Further support for the conclusion that the assessment should be reimbursable is found in the HEW guidelines that authorize reimbursement for the costs of membership in hospital associations. HIM-15, § 2138.1. The payment in question here was necessary for maintaining membership in HAP. Indeed, the HAP affiliation of the sole hospital that failed to meet the assessment was terminated. Because HEW deems membership in HAP to be sufficiently related to the provision of health care services for reimbursement, it follows that a payment required to continue the membership should also be reimbursable. Insofar as § 2138.1 indicates that HEW will look to the providers’ justification in assessing the reasonableness of any particular membership cost, the admitted need to establish PHICO provides ample justification in this case.

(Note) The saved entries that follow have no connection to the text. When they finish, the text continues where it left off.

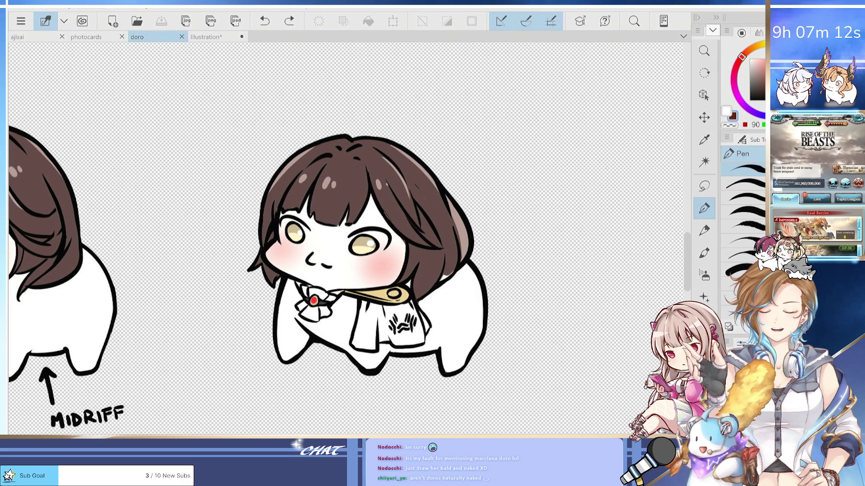
pyautogui.scroll(-6, 478, 397)
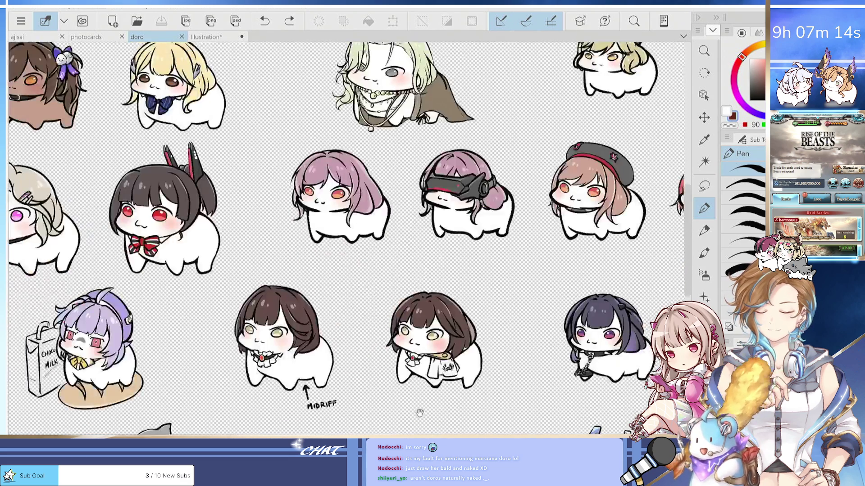
pyautogui.scroll(-4, 490, 413)
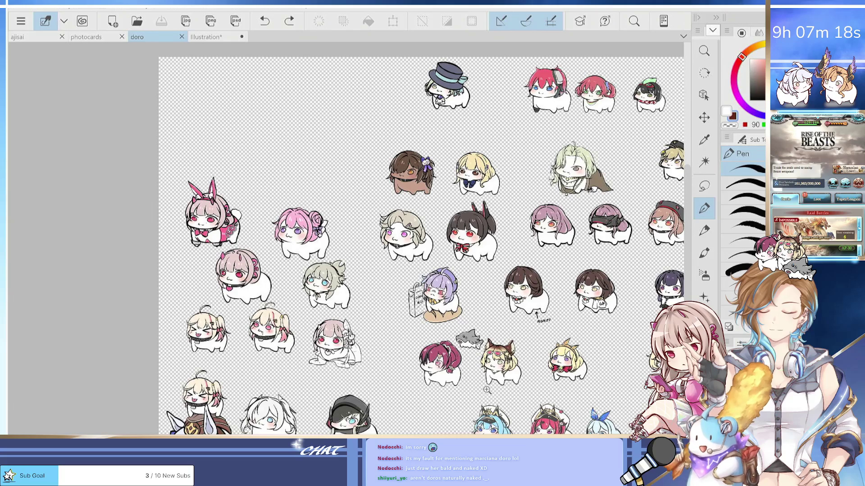
pyautogui.scroll(4, 463, 412)
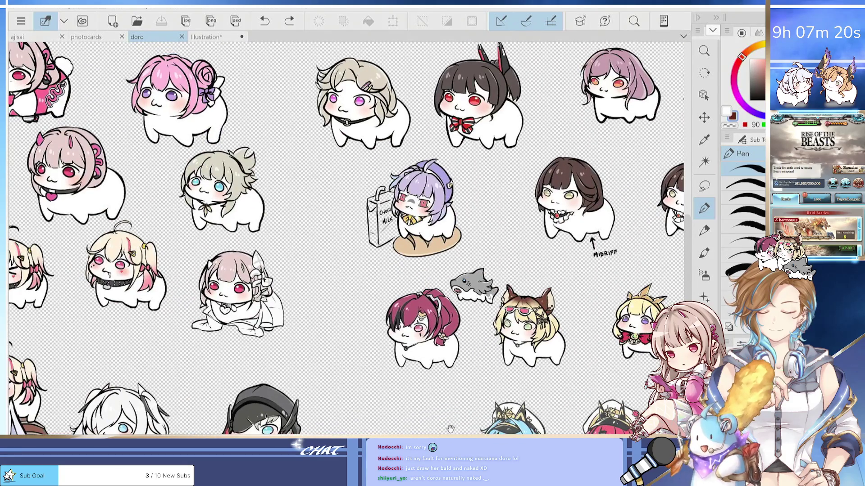
pyautogui.moveTo(449, 427)
pyautogui.mouseDown()
pyautogui.moveTo(551, 463)
pyautogui.moveTo(548, 485)
pyautogui.mouseUp()
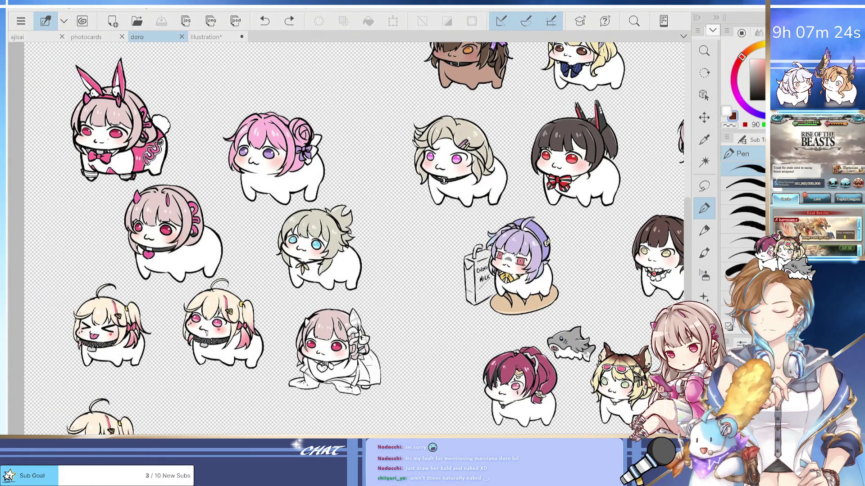
pyautogui.scroll(-2, 573, 399)
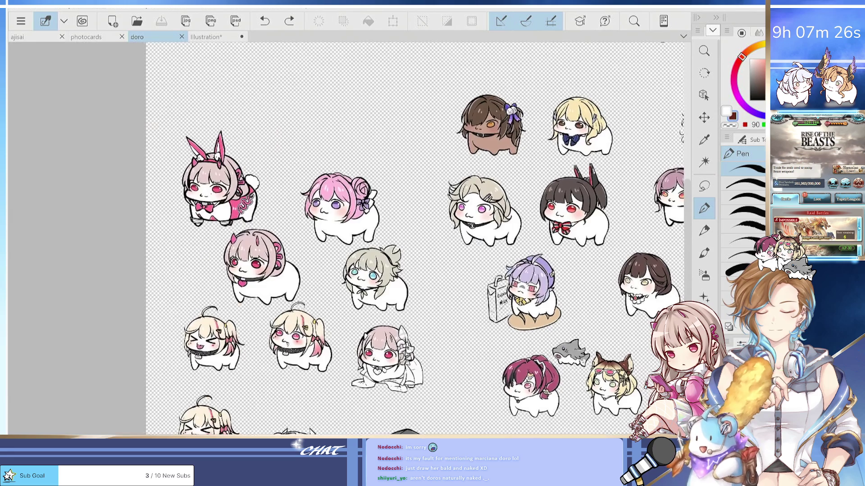
pyautogui.moveTo(473, 238); pyautogui.dragTo(238, 225)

Finally, we conclude that the dues assessment is a reimbursable cost, rather than an investment, because the payment shows none of the traditional characteristics of an investment. The hospitals have no expectation of profit from PHICO, nor is there any possibility of profit. The hospitals are not shareholders in the new corporation, nor do they have an appreciable asset that may be held for gain or sale. It is not even certain that the hospitals will recoup their initial payment if PHICO is ever dissolved, because redistribution of any portion of the contribution — assuming that any remains — is in the absolute discretion of the Directors. In short, no “return on investment” is contemplated in any traditional sense of the term. Although there are future benefits, in that insurance will be available and will cost less, these advantages will redound to the benefit not only of the hospitals, but to the public, the entire health care industry, and the Medicare program itself. Thus, in contrast to the view of the PRRB, we do not regard this generalized societal benefit to be a future “return” that would warrant denominating the dues payment as an “investment.”

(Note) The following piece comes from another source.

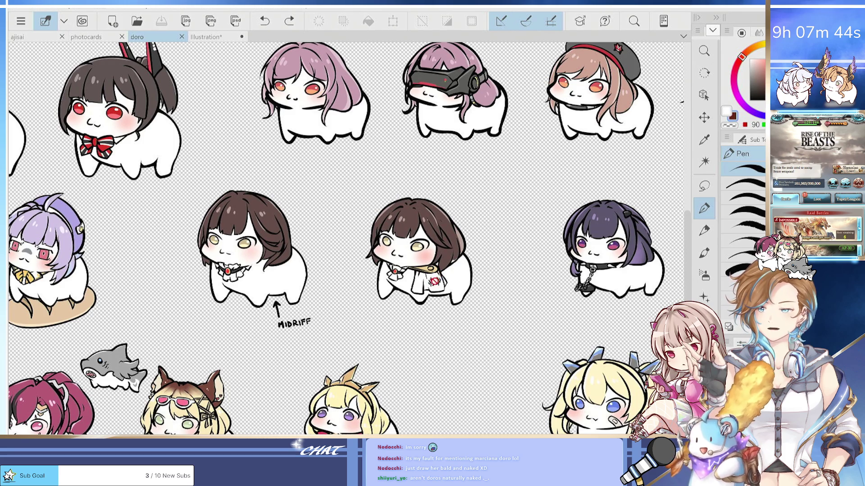
# Nudge the red no-symbol left on the doro's cloth and inspect the neighbouring doros.
pyautogui.moveTo(433, 286); pyautogui.dragTo(391, 281)
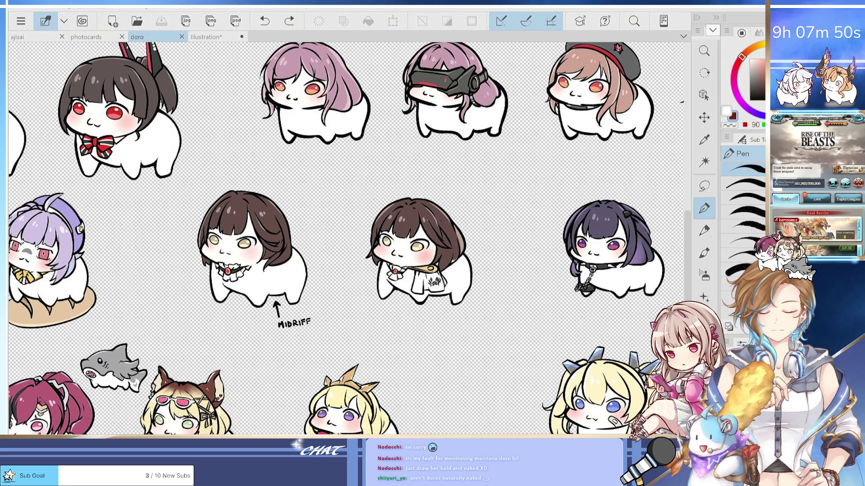
pyautogui.hscroll(3, 345, 239)
pyautogui.hscroll(-1, 346, 238)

For the reasons set forth above, the judgment of the district court will be reversed, and the matter remanded to the district court with instructions to return the matter to HEW for action consistent with this opinion. 
      
      . For a discussion of the scope and effects of the crisis, see Berkman, Self-Insurance of Hospital Malpractice Liability: A Dissection of Pennsylvania Act 111 and State and Federal Regulations, 51 Temp.L.Q. 158, 158-162 (1978).
     
      
      . The legislature subsequently amended the Act to permit self-insurance. Act of July 15, 1976, P.L. 1028, No. 207, § 6. The Insurance Department, however, did not issue final regulations to implement the self-insurance provisions until July, 1977. Thus, self-insurance was not a realistic legal option for appellant hospitals at the time they needed to act. See Berkman, supra note 1, at 167.
     
      
      . The recent amendment to § 2162 that disallows payments for capitalizing insurance companies is not controlling of the present appeal. This new guideline, HIM-15, § 2162.2(B) (1978), did not exist during the accounting years under scrutiny here, so we must resolve the question of reimbursing ability according to the reimbursement policies then in effect. Accordingly, there is no occasion in this appeal to decide whether the new guideline is consistent with the overriding policy of the statute or the Code of Federal Regulations, or whether it would give way in the face of an emergency such as the one that faced Pennsylvania' hospitals in 1975.
      
        It is also arguable that the promulgation of the guideline in 1978 indicates a change in the pre-existing policy. Under this view, assessments for capitalizing insurance companies were reimbursable under pre-1978 standards, so that the new specific guideline was necessary to alter the situation.
     
      
      . Basing reimbursement upon recognition of the exigent situation and of the vital need to explore alternatives to commercial insurance is consistent with one of the principles and goals of reimbursement announced by HEW. A stated objective of the Medicare program is “that there should be a recognition of the need of hospitals and other providers to keep pace with growing needs and to make improvements.” 42 C.F.R. § 405.402(b)(6).